→ **WHAT YOU SHOULD DO**:
Rewrite the records from the line with "genus: Amietia" through the end of the records, replacing "common name" with "vernacular name" and keeping everything else the same.

## Begin DATA SECTION

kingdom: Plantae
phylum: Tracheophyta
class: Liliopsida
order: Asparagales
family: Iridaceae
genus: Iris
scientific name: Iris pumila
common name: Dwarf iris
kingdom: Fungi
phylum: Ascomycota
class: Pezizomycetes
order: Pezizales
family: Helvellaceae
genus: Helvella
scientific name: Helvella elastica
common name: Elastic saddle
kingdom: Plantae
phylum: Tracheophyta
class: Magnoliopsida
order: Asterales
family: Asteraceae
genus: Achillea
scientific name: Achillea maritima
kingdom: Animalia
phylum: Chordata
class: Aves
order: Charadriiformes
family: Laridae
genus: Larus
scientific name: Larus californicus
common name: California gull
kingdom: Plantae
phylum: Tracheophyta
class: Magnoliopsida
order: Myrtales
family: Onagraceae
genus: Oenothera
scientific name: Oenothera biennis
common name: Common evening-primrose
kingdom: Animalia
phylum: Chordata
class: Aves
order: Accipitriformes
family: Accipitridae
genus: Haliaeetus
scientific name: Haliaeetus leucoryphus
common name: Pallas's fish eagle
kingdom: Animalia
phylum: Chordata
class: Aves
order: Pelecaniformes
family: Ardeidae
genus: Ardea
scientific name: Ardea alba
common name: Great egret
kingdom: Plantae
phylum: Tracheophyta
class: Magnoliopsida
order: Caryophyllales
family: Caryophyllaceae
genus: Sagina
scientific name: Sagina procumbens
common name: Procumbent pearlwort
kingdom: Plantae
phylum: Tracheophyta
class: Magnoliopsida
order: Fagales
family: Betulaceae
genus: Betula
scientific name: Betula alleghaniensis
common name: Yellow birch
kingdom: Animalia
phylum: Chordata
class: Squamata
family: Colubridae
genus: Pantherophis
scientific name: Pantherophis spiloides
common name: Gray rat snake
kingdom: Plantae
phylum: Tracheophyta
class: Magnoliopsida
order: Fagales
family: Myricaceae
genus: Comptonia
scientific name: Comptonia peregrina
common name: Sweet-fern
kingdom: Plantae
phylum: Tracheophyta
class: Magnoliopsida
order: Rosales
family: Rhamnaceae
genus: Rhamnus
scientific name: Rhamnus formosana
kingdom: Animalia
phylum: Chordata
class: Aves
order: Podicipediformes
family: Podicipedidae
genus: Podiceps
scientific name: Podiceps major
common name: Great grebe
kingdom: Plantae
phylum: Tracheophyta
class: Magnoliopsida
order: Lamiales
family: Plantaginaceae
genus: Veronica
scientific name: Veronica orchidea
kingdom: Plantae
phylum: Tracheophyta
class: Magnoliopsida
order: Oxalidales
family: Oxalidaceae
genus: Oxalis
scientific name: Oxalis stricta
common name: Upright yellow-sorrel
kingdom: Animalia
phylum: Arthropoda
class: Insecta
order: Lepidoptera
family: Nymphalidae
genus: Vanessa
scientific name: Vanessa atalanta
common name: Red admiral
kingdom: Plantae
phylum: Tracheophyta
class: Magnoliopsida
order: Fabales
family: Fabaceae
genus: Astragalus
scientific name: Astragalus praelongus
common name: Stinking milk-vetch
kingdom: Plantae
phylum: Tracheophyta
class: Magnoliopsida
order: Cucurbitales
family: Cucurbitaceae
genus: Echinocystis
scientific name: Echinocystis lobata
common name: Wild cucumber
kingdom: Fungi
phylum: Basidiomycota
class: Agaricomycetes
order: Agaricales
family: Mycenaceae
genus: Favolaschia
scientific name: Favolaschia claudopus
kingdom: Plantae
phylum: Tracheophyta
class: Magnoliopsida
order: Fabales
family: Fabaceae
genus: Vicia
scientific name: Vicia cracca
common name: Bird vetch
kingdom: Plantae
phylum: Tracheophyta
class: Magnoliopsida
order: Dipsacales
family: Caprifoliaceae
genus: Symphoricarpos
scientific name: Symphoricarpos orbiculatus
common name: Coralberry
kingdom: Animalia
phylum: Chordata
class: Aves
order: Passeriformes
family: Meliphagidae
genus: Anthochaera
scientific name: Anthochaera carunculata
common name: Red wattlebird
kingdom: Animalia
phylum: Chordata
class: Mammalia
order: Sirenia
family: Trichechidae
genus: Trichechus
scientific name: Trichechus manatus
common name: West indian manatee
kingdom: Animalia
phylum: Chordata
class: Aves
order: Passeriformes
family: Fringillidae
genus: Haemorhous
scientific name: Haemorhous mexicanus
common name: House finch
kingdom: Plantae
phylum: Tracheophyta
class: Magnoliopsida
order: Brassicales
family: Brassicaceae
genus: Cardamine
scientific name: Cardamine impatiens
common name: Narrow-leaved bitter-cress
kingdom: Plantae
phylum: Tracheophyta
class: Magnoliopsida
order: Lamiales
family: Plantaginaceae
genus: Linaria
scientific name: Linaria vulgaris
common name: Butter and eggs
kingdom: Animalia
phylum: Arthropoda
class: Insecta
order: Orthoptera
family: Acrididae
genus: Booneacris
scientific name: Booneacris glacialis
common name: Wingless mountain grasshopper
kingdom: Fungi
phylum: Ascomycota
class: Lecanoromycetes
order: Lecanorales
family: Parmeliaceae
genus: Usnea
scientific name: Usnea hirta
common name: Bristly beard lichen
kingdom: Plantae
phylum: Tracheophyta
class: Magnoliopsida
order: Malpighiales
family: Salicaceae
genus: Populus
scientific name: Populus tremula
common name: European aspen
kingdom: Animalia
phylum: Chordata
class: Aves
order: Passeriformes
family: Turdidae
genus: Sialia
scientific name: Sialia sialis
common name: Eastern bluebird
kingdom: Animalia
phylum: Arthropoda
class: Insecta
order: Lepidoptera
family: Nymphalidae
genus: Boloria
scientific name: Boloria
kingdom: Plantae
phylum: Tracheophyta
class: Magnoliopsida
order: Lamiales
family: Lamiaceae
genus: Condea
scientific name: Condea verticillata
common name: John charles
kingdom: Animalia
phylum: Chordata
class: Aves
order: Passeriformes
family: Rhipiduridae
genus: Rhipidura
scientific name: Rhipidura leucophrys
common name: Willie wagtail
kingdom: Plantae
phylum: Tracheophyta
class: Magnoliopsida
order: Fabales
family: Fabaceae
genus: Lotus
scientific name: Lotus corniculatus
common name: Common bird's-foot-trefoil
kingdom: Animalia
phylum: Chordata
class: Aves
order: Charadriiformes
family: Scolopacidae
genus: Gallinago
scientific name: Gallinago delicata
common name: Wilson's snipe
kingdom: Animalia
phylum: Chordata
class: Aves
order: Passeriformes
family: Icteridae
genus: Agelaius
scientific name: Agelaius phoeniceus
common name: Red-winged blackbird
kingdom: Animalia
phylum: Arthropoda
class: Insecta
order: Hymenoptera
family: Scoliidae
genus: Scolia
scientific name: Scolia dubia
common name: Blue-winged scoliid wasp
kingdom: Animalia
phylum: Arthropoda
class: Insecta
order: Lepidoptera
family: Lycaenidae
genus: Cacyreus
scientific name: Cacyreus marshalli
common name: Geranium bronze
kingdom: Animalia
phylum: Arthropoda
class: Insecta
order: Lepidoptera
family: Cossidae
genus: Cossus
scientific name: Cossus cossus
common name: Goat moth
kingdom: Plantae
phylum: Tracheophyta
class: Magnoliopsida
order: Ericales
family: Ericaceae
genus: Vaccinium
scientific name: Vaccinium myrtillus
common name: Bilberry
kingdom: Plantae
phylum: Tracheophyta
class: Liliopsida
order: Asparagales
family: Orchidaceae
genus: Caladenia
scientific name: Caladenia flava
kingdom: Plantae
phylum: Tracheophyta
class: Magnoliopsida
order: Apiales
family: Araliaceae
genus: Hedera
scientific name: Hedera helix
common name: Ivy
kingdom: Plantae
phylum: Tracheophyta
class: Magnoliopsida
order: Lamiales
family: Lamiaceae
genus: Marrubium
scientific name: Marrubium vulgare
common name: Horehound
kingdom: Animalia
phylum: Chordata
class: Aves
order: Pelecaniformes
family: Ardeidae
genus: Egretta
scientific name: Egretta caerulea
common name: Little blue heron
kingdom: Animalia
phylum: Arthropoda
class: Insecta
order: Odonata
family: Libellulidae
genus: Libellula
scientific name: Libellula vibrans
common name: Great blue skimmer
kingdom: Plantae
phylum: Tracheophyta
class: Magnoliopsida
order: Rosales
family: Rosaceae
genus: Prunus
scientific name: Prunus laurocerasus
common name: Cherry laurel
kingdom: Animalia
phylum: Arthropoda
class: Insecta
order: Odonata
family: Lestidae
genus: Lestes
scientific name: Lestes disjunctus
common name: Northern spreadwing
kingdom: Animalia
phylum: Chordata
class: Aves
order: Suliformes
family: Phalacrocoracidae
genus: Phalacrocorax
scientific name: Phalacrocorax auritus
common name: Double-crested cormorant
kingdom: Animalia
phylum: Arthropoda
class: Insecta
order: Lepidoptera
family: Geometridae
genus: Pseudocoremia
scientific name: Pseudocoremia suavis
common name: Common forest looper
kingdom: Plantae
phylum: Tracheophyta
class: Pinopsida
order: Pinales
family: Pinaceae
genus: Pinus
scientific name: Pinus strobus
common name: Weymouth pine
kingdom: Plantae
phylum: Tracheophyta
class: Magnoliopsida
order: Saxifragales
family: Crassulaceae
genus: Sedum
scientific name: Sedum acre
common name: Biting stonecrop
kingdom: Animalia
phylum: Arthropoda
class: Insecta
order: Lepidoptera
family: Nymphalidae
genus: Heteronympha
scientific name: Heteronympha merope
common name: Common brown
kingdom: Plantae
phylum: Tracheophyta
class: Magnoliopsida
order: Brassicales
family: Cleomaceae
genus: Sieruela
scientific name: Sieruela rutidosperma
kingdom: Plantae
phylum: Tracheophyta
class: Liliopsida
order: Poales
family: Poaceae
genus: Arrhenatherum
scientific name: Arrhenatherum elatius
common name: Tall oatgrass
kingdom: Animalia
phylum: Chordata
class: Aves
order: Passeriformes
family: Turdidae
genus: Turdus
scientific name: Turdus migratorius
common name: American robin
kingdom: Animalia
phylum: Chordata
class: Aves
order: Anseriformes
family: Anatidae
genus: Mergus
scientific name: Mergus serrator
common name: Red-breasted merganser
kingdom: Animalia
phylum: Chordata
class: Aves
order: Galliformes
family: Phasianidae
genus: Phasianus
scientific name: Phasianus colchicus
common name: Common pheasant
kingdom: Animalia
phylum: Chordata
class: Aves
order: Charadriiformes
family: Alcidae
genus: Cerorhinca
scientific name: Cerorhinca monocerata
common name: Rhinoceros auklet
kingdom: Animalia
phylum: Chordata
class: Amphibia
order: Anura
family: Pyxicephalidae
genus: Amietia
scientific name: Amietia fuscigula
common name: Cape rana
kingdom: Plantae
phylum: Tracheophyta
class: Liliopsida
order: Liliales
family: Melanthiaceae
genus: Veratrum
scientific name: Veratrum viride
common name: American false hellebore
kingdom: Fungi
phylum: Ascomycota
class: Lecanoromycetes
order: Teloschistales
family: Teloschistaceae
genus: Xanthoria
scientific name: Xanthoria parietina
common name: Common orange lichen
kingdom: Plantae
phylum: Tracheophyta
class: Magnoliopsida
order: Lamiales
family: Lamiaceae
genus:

## End DATA SECTION

→ **ANSWER TO THE PROBLEM**:
genus: Amietia
scientific name: Amietia fuscigula
vernacular name: Cape rana
kingdom: Plantae
phylum: Tracheophyta
class: Liliopsida
order: Liliales
family: Melanthiaceae
genus: Veratrum
scientific name: Veratrum viride
vernacular name: American false hellebore
kingdom: Fungi
phylum: Ascomycota
class: Lecanoromycetes
order: Teloschistales
family: Teloschistaceae
genus: Xanthoria
scientific name: Xanthoria parietina
vernacular name: Common orange lichen
kingdom: Plantae
phylum: Tracheophyta
class: Magnoliopsida
order: Lamiales
family: Lamiaceae
genus:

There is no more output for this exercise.